- Directed by: Bogdan Žižić
- Written by: Željko Senečić Bogdan Žižić
- Starring: Fabijan Šovagović Jagoda Kaloper Rade Marković Ana Karić
- Cinematography: Tomislav Pinter
- Edited by: Radojka Tanhofer
- Music by: Tomica Simović
- Production companies: Croatia Film Jadran Film
- Release date: 10 July 1975;
- Running time: 91 minutes
- Country: Yugoslavia
- Language: Serbo-Croatian

= The House (1975 film) =

The House (Kuća) is a 1975 Yugoslav film directed by Bogdan Žižić.

==Plot==
Branko (Fabijan Šovagović), a 50-year-old director of an export-import company accidentally meets Seka (Jagoda Kaloper), a much younger woman.
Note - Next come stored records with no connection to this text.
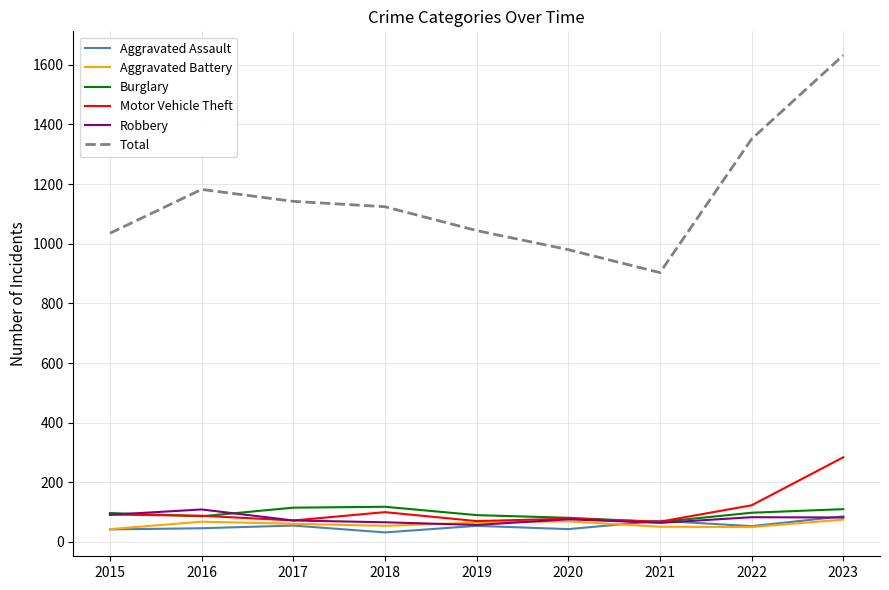

Which series has the largest total across all categories?

Total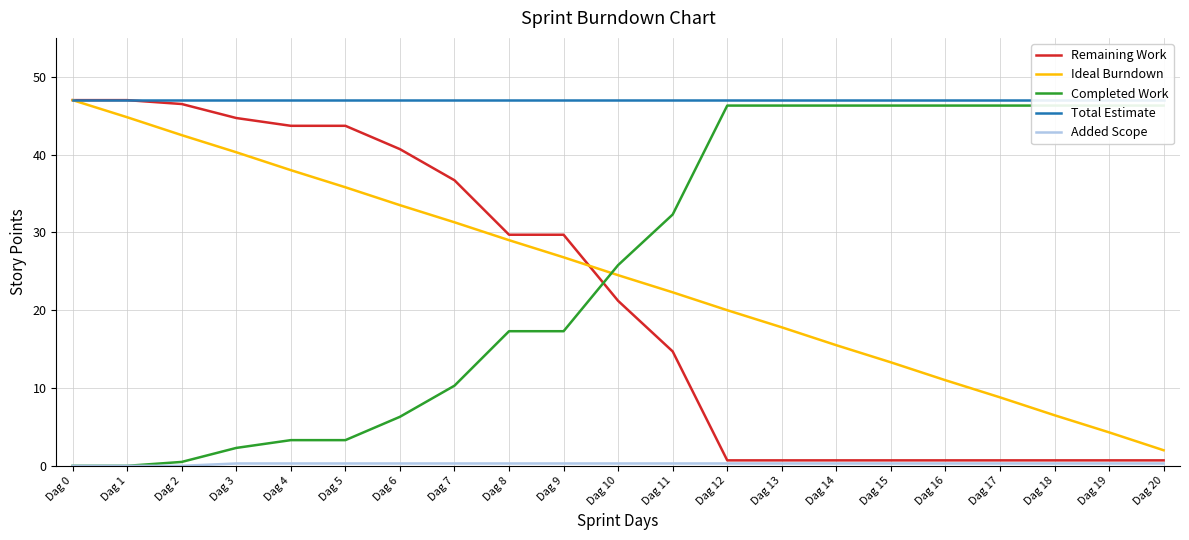

What is the difference between the maximum and minimum values in the Added Scope series?

0.3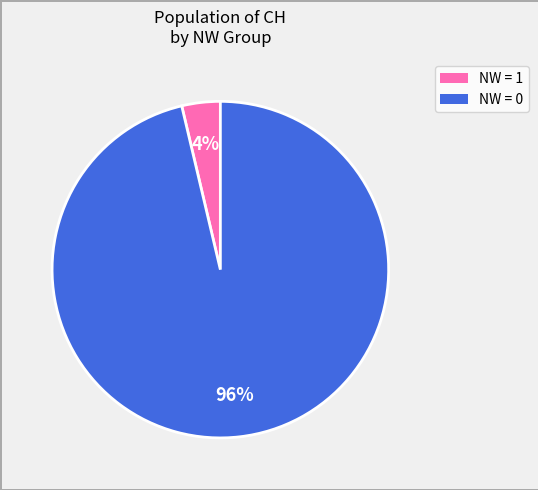

Does any single category account for the majority?

Yes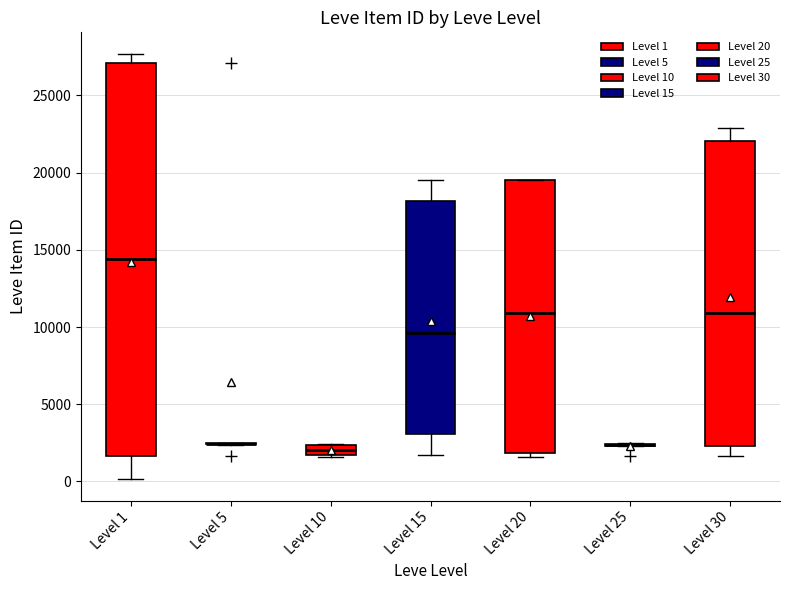

Comparing the boxes themselves (not the whiskers), which one is the tallest?

Level 1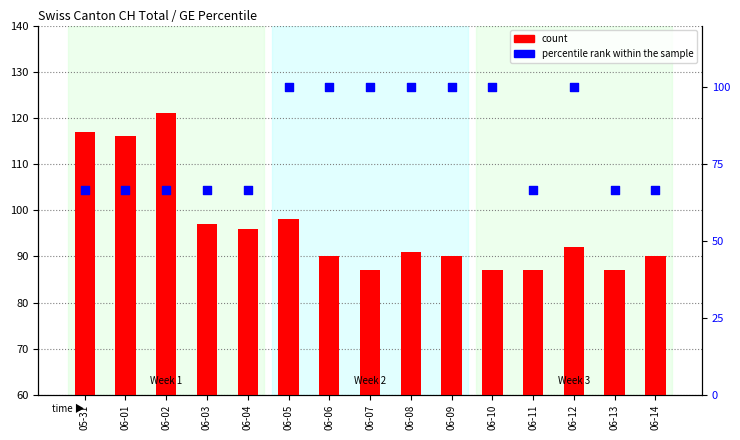

Which series has the largest Y range (max minus min)?

count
She mentions a large house that belonged to her parents which was unjustly confiscated by the government after World War II. Branko, who has fallen in love with Seka and proposed to her, spares no effort so that the house can be returned to her. Due to his good connections, he succeeds. However, the house needs renovation, and his salary is not sufficient, so in order to please his young wife, he resorts to illegal activities...

==Reception and legacy==
The House won a Big Golden Arena for Best Film at the 1975 Pula Film Festival. Nevertheless, at the time it was perceived as a not particularly daring political film, and it faded into obscurity in the following decades.

In 2007, Croatian film critic Nenad Polimac listed The House in his selection of "lost classics" of Croatian cinema, describing it as a "socialist film noir".